Simons Center for Quantitative Biology, Cold Spring Harbor Laboratory, Cold Spring Harbor, New York, United States of America.
Department of Biostatistics, Harvard University, Cambridge, Massachusetts, United States of America.
PLoS Comput Biol. 2021 May 13;17(5):e1008925. doi: 10.1371/journal.pcbi.1008925. eCollection 2021 May.
Deep neural networks have demonstrated improved performance at predicting the sequence specificities of DNA- and RNA-binding proteins compared to previous methods that rely on k-mers and position weight matrices. To gain insights into why a DNN makes a given prediction, model interpretability methods, such as attribution methods, can be employed to identify motif-like representations along a given sequence. Because explanations are given on an individual sequence basis and can vary substantially across sequences, deducing generalizable trends across the dataset and quantifying their effect size remains a challenge. Here we introduce global importance analysis (GIA), a model interpretability method that quantifies the population-level effect size that putative patterns have on model predictions. GIA provides an avenue to quantitatively test hypotheses of putative patterns and their interactions with other patterns, as well as map out specific functions the network has learned.
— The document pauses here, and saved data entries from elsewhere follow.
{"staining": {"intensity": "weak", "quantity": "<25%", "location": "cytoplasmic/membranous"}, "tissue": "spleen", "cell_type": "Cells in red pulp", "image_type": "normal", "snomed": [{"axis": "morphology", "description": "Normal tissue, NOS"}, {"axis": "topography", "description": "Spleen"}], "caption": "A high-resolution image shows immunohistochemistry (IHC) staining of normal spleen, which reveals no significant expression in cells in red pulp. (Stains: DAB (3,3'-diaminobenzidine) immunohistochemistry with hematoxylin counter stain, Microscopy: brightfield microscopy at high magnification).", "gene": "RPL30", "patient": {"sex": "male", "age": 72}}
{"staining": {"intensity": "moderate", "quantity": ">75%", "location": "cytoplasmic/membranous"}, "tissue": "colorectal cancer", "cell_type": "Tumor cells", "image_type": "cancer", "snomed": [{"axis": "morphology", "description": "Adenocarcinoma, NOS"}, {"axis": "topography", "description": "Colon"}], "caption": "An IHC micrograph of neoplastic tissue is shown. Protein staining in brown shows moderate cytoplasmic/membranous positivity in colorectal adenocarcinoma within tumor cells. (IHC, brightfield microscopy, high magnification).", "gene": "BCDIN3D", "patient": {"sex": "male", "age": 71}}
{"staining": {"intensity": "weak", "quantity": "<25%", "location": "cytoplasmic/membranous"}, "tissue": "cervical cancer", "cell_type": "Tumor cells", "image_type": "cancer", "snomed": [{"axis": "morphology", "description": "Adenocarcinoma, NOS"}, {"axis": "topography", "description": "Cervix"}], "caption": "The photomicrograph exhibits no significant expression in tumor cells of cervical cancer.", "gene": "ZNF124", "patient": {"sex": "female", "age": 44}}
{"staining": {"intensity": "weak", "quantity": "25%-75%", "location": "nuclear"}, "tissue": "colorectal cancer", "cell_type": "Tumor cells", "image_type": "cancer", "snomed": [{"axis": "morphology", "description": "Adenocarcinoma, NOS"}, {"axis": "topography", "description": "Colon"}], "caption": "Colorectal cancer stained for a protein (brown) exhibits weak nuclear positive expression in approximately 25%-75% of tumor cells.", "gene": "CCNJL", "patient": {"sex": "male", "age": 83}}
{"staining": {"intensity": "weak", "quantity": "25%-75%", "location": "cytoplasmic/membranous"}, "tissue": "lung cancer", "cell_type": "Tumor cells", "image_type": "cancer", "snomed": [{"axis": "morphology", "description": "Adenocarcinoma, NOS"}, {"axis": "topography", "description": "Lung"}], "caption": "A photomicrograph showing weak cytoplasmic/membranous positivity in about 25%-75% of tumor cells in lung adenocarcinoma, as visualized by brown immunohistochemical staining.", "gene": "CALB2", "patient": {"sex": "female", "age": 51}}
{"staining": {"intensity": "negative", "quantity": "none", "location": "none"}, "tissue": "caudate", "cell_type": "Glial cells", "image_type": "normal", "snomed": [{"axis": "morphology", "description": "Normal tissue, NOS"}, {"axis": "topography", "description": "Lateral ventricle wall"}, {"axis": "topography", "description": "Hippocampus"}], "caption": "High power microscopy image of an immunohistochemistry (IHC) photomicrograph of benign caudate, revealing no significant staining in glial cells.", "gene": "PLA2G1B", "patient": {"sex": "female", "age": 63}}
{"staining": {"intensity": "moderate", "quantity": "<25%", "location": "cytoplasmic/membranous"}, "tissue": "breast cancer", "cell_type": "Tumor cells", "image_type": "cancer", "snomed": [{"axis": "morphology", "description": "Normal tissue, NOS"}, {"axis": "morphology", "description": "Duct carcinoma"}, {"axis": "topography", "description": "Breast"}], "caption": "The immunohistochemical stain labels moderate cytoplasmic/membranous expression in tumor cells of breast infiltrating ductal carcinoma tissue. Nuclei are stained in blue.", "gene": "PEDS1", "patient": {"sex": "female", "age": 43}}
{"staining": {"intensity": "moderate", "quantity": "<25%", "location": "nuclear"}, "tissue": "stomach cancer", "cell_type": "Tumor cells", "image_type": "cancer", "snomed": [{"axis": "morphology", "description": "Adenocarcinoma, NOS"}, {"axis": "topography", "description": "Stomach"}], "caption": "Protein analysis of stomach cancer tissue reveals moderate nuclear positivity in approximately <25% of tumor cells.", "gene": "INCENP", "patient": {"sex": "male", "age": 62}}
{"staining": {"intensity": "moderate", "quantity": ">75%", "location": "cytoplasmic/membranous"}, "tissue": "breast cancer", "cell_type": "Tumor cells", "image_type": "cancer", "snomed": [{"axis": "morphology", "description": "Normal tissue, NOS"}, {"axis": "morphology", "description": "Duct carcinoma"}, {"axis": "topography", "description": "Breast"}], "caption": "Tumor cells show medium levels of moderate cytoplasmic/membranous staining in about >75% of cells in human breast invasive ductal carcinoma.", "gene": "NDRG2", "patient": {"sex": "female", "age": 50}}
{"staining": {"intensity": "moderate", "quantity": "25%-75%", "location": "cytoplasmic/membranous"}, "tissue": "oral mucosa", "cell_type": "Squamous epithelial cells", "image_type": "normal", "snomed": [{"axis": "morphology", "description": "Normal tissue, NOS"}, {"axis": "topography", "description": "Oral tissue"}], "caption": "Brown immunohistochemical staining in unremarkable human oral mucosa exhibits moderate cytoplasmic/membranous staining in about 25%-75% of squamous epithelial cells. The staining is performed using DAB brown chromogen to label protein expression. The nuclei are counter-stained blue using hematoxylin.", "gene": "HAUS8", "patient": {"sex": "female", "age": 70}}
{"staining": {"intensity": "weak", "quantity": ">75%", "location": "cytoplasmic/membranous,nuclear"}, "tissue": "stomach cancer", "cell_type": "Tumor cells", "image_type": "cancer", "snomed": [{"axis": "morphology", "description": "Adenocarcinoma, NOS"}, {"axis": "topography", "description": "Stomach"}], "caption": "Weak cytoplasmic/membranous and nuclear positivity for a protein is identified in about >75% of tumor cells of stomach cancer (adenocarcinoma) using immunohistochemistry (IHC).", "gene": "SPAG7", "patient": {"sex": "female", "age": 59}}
As a case study, we demonstrate the utility of GIA on the computational task of predicting RNA-protein interactions from sequence. We first introduce a convolutional network, we call ResidualBind, and benchmark its performance against previous methods on RNAcompete data. Using GIA, we then demonstrate that in addition to sequence motifs, ResidualBind learns a model that considers the number of motifs, their spacing, and sequence context, such as RNA secondary structure and GC-bias.
深度神经网络在预测 DNA 和 RNA 结合蛋白的序列特异性方面的表现优于以前依赖于 K -mer 和位置权重矩阵的方法。为了深入了解为什么 DNN 做出特定的预测,可以使用模型可解释性方法(如归因方法)来识别给定序列上的基序样表示。由于解释是基于单个序列给出的,并且在序列之间可能有很大差异,因此推断整个数据集的可推广趋势并量化其效应大小仍然是一个挑战。在这里,我们引入了全局重要性分析(GIA),这是一种模型可解释性方法,用于量化假定模式对模型预测的群体效应大小。GIA 提供了一种定量检验假定模式及其与其他模式相互作用的假设的方法,以及映射网络所学的具体功能的方法。作为一个案例研究,我们展示了 GIA 在从序列预测 RNA-蛋白质相互作用的计算任务中的效用。我们首先引入了一个卷积网络,我们称之为 ResidualBind,并在 RNAcompete 数据上对其性能进行基准测试,与以前的方法进行比较。然后,我们使用 GIA 证明,除了序列基序外,ResidualBind 还学习了一种模型,该模型考虑了基序的数量、它们的间隔以及序列上下文,例如 RNA 二级结构和 GC 偏倚。